A somewhat disjointed affair, this week’s ‘Game Of Thrones’ manages to be both entertaining and perplexing at the same time.
Season 5 is already proving polarising among fans, book readers and show only alike. With the changes to the source material meaning more original stuff, it was never going to be anything else. That being said, the show has had original ideas since its beginnings. The scenes then felt considerably more fluid, despite having no counterparts in the books. George R.R Martin described the changes as a snowball effects, as one minor change can effect things later (there was a minstrel in season 1, who’s fate turned out differently and had a chain-effect on a major plot point in season 4).
Tyrion was born in the wrong era/reality. A bit of Sherlock Holmes-esque deductive reasoning allows him to identify Jorah Mormont with incredible ease. While he’s at it, he points out enough holes in Jorah’s plan to sink the stolen boat they’re sailing in. It’s possible these two could have some good scenes together, but this is mainly filler, presumably to prove that a: Tyrion is alive, and b: that he’s still snarky even when captive.
Cersei has apparently decided that religion can be used as a weapon. Indeed, she re-arms the Faith Militant, a fanatical group under the control of the High Sparrow. Three guesses why she decided to let homophobic zealots off the leash (complete with montage). It certainly makes a crack in Margery’s docile demeanor as she confronts a weak-willed Tommen about he brother being arrested. What Cersei has apparently not noticed are the obvious problems that will follow. As the High Sparrow told her: all sinners are equal. Cersei has always had a superiority complex, so it should be interesting to see when this one comes back to bite her in the back-side.

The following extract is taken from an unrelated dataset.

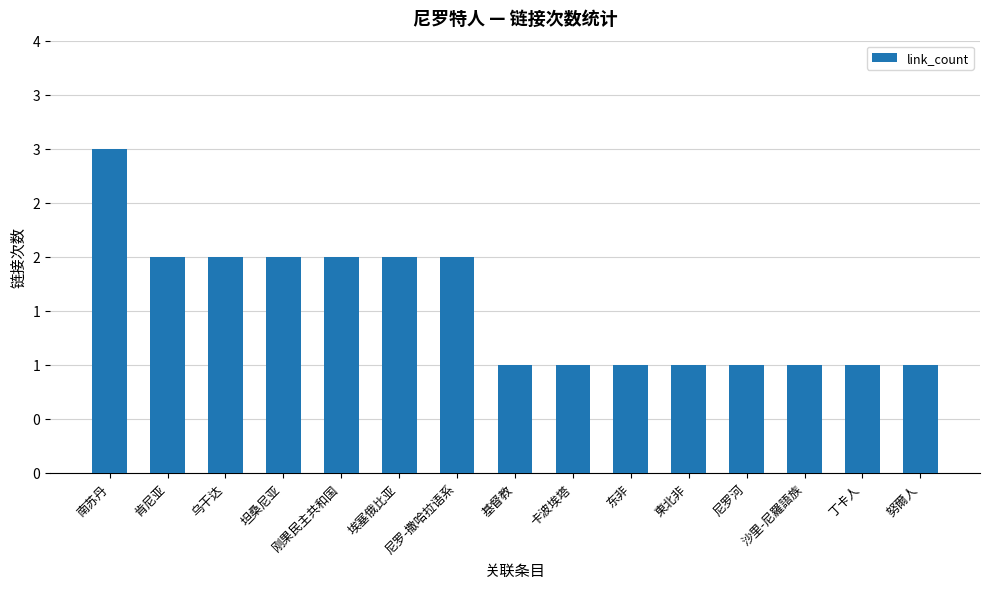

List the labels in order of value, largest first.

南苏丹, 肯尼亚, 乌干达, 坦桑尼亚, 刚果民主共和国, 埃塞俄比亚, 尼罗-撒哈拉语系, 基督教, 卡波埃塔, 东非, 東北非, 尼罗河, 沙里-尼羅語族, 丁卡人, 努爾人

Dorne has been added to the opening credits (yey!). Unfortunately we still don’t get to see the Water Gardens or indeed anything besides sand in two scenes that while presumably miles away look like they were probably able to play catch in between takes. Jaime and Bronn have the buddy-movie thing down, and while I love it, I can’t help shaking the feeling that this series has become one long string of such relationships and at some point we’ll probably see characters like Cersei/Stannis getting in on it (I jest).

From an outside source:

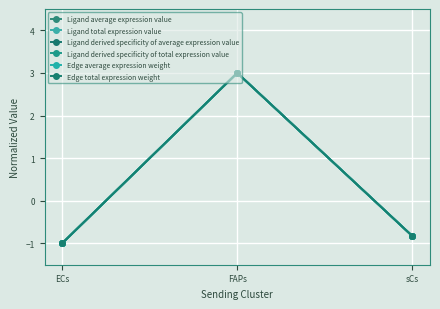

The value of Edge average expression weight at ECs is -0.5. True or false?

False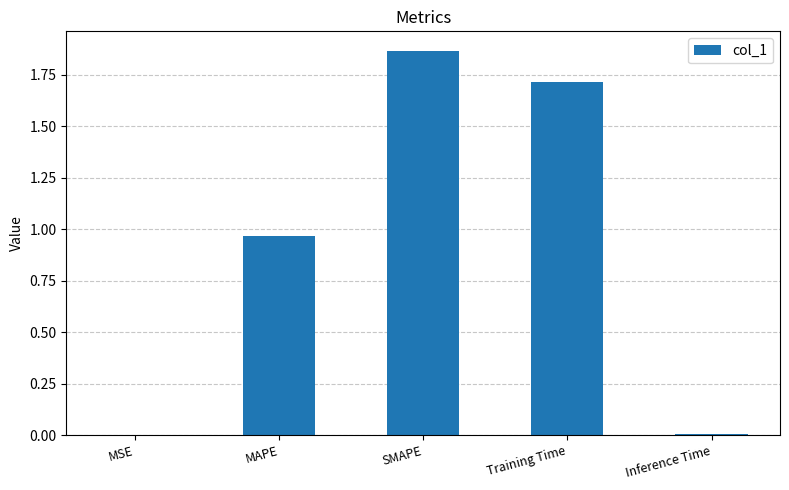

What is the change in value from MSE to SMAPE?

+1.9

There’s somewhat tension in Jaime’s first real fight since losing his hand. His lack of coordination clearly shows, and considering that the show-runners have said all bets are off on who lives or dies even if they have plot armour from the novels, there’s a moment or three where you think the Kingslayer may be about to get offed.
We finally meet the Sand Snakes, Oberyn Martell’s bastard daughters. Obara, Nymeria and Tyene are the eldest and currently only introduced (of a mentioned eight previously). From the offset it’s clear that their fighting styles will be their defining characteristics, as Ellaria Sand has got them on her side in the kill the-innocent-princess-plot that she has going on. Ellaria has mistaken Doran Martell’s inactivity for apathy on the whole thing, and is taking matters into her own hands, and they’ve just learned that Jaime Lannister is in Dorne. Oh dear.
At Castle Black, Stannis gets a spectacular scene with Shireen. It says a lot that a character I’ve pretty much despised since he first appeared can still partially win me over with something as simple as demonstrating a father’s love. Shireen herself might be in danger, though, as Melisandre has apparently noted her King’s Blood, and Selyse is obviously open to the idea. Speaking of Melisandre, she attempts to convince Jon Snow to join Stannis’ march by (shocker) attempting to seduce him.
Sansa and Littlefinger have a moment together in the crypts of Winterfell. Therein which we get the story of Sansa’s aunt Lyanna and Rhaegar Targaryen, finally. This particular plot point will most likely get book reader’s attention, as it’s mention and therefore inclusion in the show potentially points towards the solutions for long guessed at fan theories. However, back on topic, Littlefinger is returning to King’s Landing and leaving Sansa with the Boltons. Oh dear.
In Mereen, we see Ser Barristan having a tender moment with Daenerys as he tells her about her older brother (no, not the deranged one). It’s a sweet moment, but as the music kicks in, and Barristan wanders the streets of Mereen, you know something bad is about to happen. The Sons of the Harpy are considerably more adept and frightening than their novel counterparts. Either that or the show’s version of the Unsullied (Grey Worm aside) are just rubbish at fighting. However, we get to see why Barristan is considered one of the most deadly fighters in the world.
Unfortunately, the ending of this episode will upset fans of all kinds. With two potential deaths on the cards that have not appeared in the books, there’s so many reasons to be upset about it.